Where does Bruno Fernandes stand when the system asks him to stop being the system? For three and a half years at Manchester United, the Portuguese midfielder was both the creative fulcrum and the emotional engine, the player who received the ball in the most congested areas and was expected to produce the decisive action regardless. Under Ruben Amorim, the question has shifted. Fernandes is no longer asked to carry the entire attacking architecture. He is asked to execute within one. And the numbers suggest he is answering that question better than at any point since his arrival in January 2020.

The raw output

Fernandes has registered nine assists in the Premier League this season, a total that places him joint-second in the division behind Mohamed Salah. That figure already surpasses his entire league tally from 2023-24 (seven) and sits within striking distance of his best campaign, the 2020-21 season in which he recorded eleven. The assist-per-ninety rate, at 0.38, is the highest of his United career. He is creating chances at a slightly lower volume than his peak years, roughly 2.4 key passes per ninety compared to 3.1 in 2020-21, but the conversion rate on those chances has risen sharply. Fewer looks, more finishes. The question is whether that is sustainable, and what Amorim’s structure has changed to produce it.

[Entries from a collection]
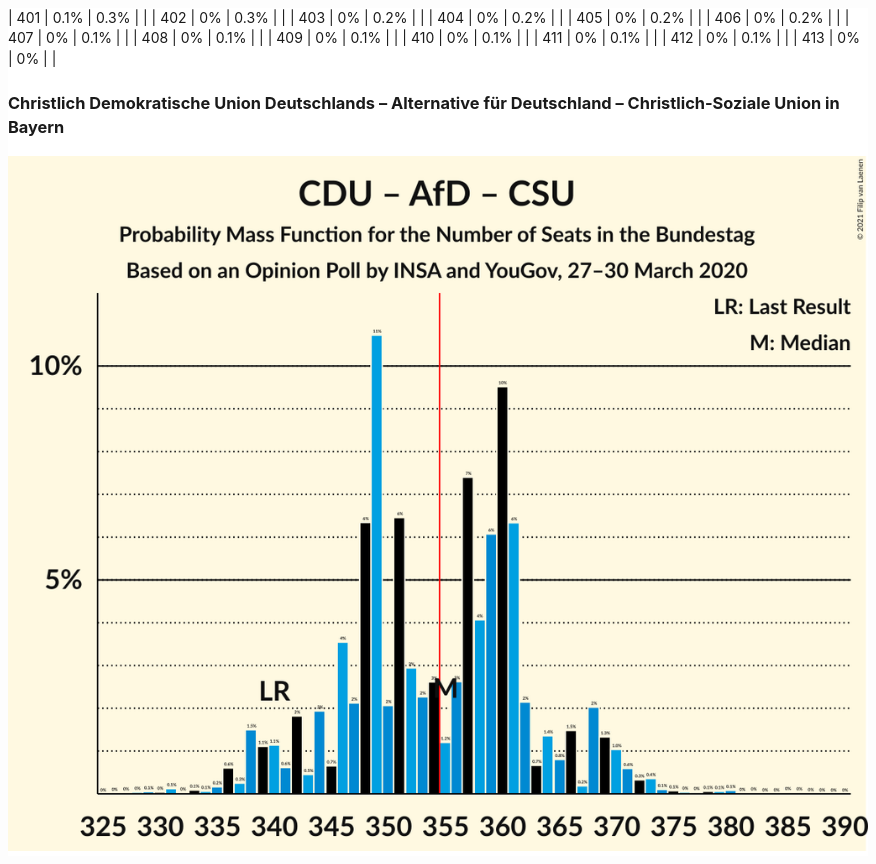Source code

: | 401 | 0.1% | 0.3% |  |
| 402 | 0% | 0.3% |  |
| 403 | 0% | 0.2% |  |
| 404 | 0% | 0.2% |  |
| 405 | 0% | 0.2% |  |
| 406 | 0% | 0.2% |  |
| 407 | 0% | 0.1% |  |
| 408 | 0% | 0.1% |  |
| 409 | 0% | 0.1% |  |
| 410 | 0% | 0.1% |  |
| 411 | 0% | 0.1% |  |
| 412 | 0% | 0.1% |  |
| 413 | 0% | 0% |  |

### Christlich Demokratische Union Deutschlands – Alternative für Deutschland – Christlich-Soziale Union in Bayern

![Graph with seats probability mass function not yet produced](2020-03-30-INSAandYouGov-coalitions-seats-pmf-cdu–afd–csu.png "Seats Probability Mass Function")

| Exercises to complete |
A: According to the article on Bruno Fernandes, what is his assist-per-ninety rate this season?
B: Write out the part of the article on Bruno Fernandes that opens with the words containing "Fernandes has registered" and closes with "to produce it.".
C: List every person named in the article on Bruno Fernandes.

| Answers by item number |
A: 0.38

B:
Fernandes has registered nine assists in the Premier League this season, a total that places him joint-second in the division behind Mohamed Salah. That figure already surpasses his entire league tally from 2023-24 (seven) and sits within striking distance of his best campaign, the 2020-21 season in which he recorded eleven. The assist-per-ninety rate, at 0.38, is the highest of his United career. He is creating chances at a slightly lower volume than his peak years, roughly 2.4 key passes per ninety compared to 3.1 in 2020-21, but the conversion rate on those chances has risen sharply. Fewer looks, more finishes. The question is whether that is sustainable, and what Amorim’s structure has changed to produce it.

C: Bruno Fernandes, Ruben Amorim, Mohamed Salah